Exercise aim:
Quote the listing below in its entirety.

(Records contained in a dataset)
━━━━━━━━━━━━━━━━━━━━

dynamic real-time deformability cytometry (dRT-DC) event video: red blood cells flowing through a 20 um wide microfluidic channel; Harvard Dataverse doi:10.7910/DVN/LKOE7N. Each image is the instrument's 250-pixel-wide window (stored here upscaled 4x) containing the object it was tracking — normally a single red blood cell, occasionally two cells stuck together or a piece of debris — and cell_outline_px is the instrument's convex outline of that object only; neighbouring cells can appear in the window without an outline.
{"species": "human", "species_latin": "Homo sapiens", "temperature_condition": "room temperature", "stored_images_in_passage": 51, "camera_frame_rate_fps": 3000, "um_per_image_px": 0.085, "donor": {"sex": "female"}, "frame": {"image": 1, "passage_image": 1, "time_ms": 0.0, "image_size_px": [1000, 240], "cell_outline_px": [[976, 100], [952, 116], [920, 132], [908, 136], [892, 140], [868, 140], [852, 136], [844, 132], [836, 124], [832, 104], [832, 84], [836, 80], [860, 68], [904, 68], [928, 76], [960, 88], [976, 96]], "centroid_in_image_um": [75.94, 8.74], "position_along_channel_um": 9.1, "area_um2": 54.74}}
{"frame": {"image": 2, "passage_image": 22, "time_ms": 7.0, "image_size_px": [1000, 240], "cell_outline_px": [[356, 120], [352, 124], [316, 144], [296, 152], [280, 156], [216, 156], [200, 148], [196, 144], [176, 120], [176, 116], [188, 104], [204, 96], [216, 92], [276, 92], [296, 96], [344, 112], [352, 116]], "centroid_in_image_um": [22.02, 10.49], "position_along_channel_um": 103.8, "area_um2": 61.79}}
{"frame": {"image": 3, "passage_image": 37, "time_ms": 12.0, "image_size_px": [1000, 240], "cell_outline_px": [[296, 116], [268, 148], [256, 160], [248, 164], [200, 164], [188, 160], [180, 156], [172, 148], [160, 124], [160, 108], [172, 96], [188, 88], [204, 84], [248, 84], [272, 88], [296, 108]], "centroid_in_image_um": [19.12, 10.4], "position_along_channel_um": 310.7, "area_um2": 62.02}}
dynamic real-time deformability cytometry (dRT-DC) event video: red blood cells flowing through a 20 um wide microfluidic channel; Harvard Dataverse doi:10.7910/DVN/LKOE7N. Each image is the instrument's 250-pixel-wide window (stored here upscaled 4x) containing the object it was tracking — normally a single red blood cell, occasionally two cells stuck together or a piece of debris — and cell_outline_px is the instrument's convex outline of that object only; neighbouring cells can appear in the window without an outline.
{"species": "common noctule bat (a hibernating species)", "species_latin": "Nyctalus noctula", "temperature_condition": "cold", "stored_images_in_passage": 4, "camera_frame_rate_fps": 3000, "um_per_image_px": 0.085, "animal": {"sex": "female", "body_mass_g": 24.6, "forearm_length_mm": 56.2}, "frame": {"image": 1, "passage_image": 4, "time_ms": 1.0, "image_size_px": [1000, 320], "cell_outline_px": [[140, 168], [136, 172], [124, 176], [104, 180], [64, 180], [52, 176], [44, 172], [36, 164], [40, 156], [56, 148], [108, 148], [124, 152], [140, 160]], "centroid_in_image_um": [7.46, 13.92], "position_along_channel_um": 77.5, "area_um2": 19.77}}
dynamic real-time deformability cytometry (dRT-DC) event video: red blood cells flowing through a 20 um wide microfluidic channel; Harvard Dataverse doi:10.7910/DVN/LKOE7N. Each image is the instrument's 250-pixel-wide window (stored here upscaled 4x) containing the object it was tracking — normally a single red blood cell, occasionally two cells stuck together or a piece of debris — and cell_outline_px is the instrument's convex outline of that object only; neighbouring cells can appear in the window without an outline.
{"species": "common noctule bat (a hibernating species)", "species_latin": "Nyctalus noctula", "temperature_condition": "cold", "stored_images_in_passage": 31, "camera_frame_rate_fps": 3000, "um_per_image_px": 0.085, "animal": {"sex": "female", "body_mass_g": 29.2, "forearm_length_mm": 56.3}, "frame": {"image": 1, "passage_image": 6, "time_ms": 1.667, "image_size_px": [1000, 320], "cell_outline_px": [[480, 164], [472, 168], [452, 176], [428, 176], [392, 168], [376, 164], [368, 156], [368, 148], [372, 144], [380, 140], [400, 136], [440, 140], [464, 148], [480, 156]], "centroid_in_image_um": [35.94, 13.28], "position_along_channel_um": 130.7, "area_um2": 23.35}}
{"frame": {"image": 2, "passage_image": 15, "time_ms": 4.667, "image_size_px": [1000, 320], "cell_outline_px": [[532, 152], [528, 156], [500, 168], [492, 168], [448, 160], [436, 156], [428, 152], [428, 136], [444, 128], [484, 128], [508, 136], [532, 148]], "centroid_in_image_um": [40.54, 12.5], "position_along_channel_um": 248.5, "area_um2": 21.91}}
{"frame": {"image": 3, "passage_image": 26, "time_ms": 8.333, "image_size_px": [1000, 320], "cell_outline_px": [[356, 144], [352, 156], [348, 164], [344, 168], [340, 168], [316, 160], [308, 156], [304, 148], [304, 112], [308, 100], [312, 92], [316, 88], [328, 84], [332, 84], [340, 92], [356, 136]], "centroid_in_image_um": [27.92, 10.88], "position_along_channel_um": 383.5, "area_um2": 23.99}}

━━━━━━━━━━━━━━━━━━━━

Result of this task:
dynamic real-time deformability cytometry (dRT-DC) event video: red blood cells flowing through a 20 um wide microfluidic channel; Harvard Dataverse doi:10.7910/DVN/LKOE7N. Each image is the instrument's 250-pixel-wide window (stored here upscaled 4x) containing the object it was tracking — normally a single red blood cell, occasionally two cells stuck together or a piece of debris — and cell_outline_px is the instrument's convex outline of that object only; neighbouring cells can appear in the window without an outline.
{"species": "human", "species_latin": "Homo sapiens", "temperature_condition": "room temperature", "stored_images_in_passage": 51, "camera_frame_rate_fps": 3000, "um_per_image_px": 0.085, "donor": {"sex": "female"}, "frame": {"image": 1, "passage_image": 1, "time_ms": 0.0, "image_size_px": [1000, 240], "cell_outline_px": [[976, 100], [952, 116], [920, 132], [908, 136], [892, 140], [868, 140], [852, 136], [844, 132], [836, 124], [832, 104], [832, 84], [836, 80], [860, 68], [904, 68], [928, 76], [960, 88], [976, 96]], "centroid_in_image_um": [75.94, 8.74], "position_along_channel_um": 9.1, "area_um2": 54.74}}
{"frame": {"image": 2, "passage_image": 22, "time_ms": 7.0, "image_size_px": [1000, 240], "cell_outline_px": [[356, 120], [352, 124], [316, 144], [296, 152], [280, 156], [216, 156], [200, 148], [196, 144], [176, 120], [176, 116], [188, 104], [204, 96], [216, 92], [276, 92], [296, 96], [344, 112], [352, 116]], "centroid_in_image_um": [22.02, 10.49], "position_along_channel_um": 103.8, "area_um2": 61.79}}
{"frame": {"image": 3, "passage_image": 37, "time_ms": 12.0, "image_size_px": [1000, 240], "cell_outline_px": [[296, 116], [268, 148], [256, 160], [248, 164], [200, 164], [188, 160], [180, 156], [172, 148], [160, 124], [160, 108], [172, 96], [188, 88], [204, 84], [248, 84], [272, 88], [296, 108]], "centroid_in_image_um": [19.12, 10.4], "position_along_channel_um": 310.7, "area_um2": 62.02}}
dynamic real-time deformability cytometry (dRT-DC) event video: red blood cells flowing through a 20 um wide microfluidic channel; Harvard Dataverse doi:10.7910/DVN/LKOE7N. Each image is the instrument's 250-pixel-wide window (stored here upscaled 4x) containing the object it was tracking — normally a single red blood cell, occasionally two cells stuck together or a piece of debris — and cell_outline_px is the instrument's convex outline of that object only; neighbouring cells can appear in the window without an outline.
{"species": "common noctule bat (a hibernating species)", "species_latin": "Nyctalus noctula", "temperature_condition": "cold", "stored_images_in_passage": 4, "camera_frame_rate_fps": 3000, "um_per_image_px": 0.085, "animal": {"sex": "female", "body_mass_g": 24.6, "forearm_length_mm": 56.2}, "frame": {"image": 1, "passage_image": 4, "time_ms": 1.0, "image_size_px": [1000, 320], "cell_outline_px": [[140, 168], [136, 172], [124, 176], [104, 180], [64, 180], [52, 176], [44, 172], [36, 164], [40, 156], [56, 148], [108, 148], [124, 152], [140, 160]], "centroid_in_image_um": [7.46, 13.92], "position_along_channel_um": 77.5, "area_um2": 19.77}}
dynamic real-time deformability cytometry (dRT-DC) event video: red blood cells flowing through a 20 um wide microfluidic channel; Harvard Dataverse doi:10.7910/DVN/LKOE7N. Each image is the instrument's 250-pixel-wide window (stored here upscaled 4x) containing the object it was tracking — normally a single red blood cell, occasionally two cells stuck together or a piece of debris — and cell_outline_px is the instrument's convex outline of that object only; neighbouring cells can appear in the window without an outline.
{"species": "common noctule bat (a hibernating species)", "species_latin": "Nyctalus noctula", "temperature_condition": "cold", "stored_images_in_passage": 31, "camera_frame_rate_fps": 3000, "um_per_image_px": 0.085, "animal": {"sex": "female", "body_mass_g": 29.2, "forearm_length_mm": 56.3}, "frame": {"image": 1, "passage_image": 6, "time_ms": 1.667, "image_size_px": [1000, 320], "cell_outline_px": [[480, 164], [472, 168], [452, 176], [428, 176], [392, 168], [376, 164], [368, 156], [368, 148], [372, 144], [380, 140], [400, 136], [440, 140], [464, 148], [480, 156]], "centroid_in_image_um": [35.94, 13.28], "position_along_channel_um": 130.7, "area_um2": 23.35}}
{"frame": {"image": 2, "passage_image": 15, "time_ms": 4.667, "image_size_px": [1000, 320], "cell_outline_px": [[532, 152], [528, 156], [500, 168], [492, 168], [448, 160], [436, 156], [428, 152], [428, 136], [444, 128], [484, 128], [508, 136], [532, 148]], "centroid_in_image_um": [40.54, 12.5], "position_along_channel_um": 248.5, "area_um2": 21.91}}
{"frame": {"image": 3, "passage_image": 26, "time_ms": 8.333, "image_size_px": [1000, 320], "cell_outline_px": [[356, 144], [352, 156], [348, 164], [344, 168], [340, 168], [316, 160], [308, 156], [304, 148], [304, 112], [308, 100], [312, 92], [316, 88], [328, 84], [332, 84], [340, 92], [356, 136]], "centroid_in_image_um": [27.92, 10.88], "position_along_channel_um": 383.5, "area_um2": 23.99}}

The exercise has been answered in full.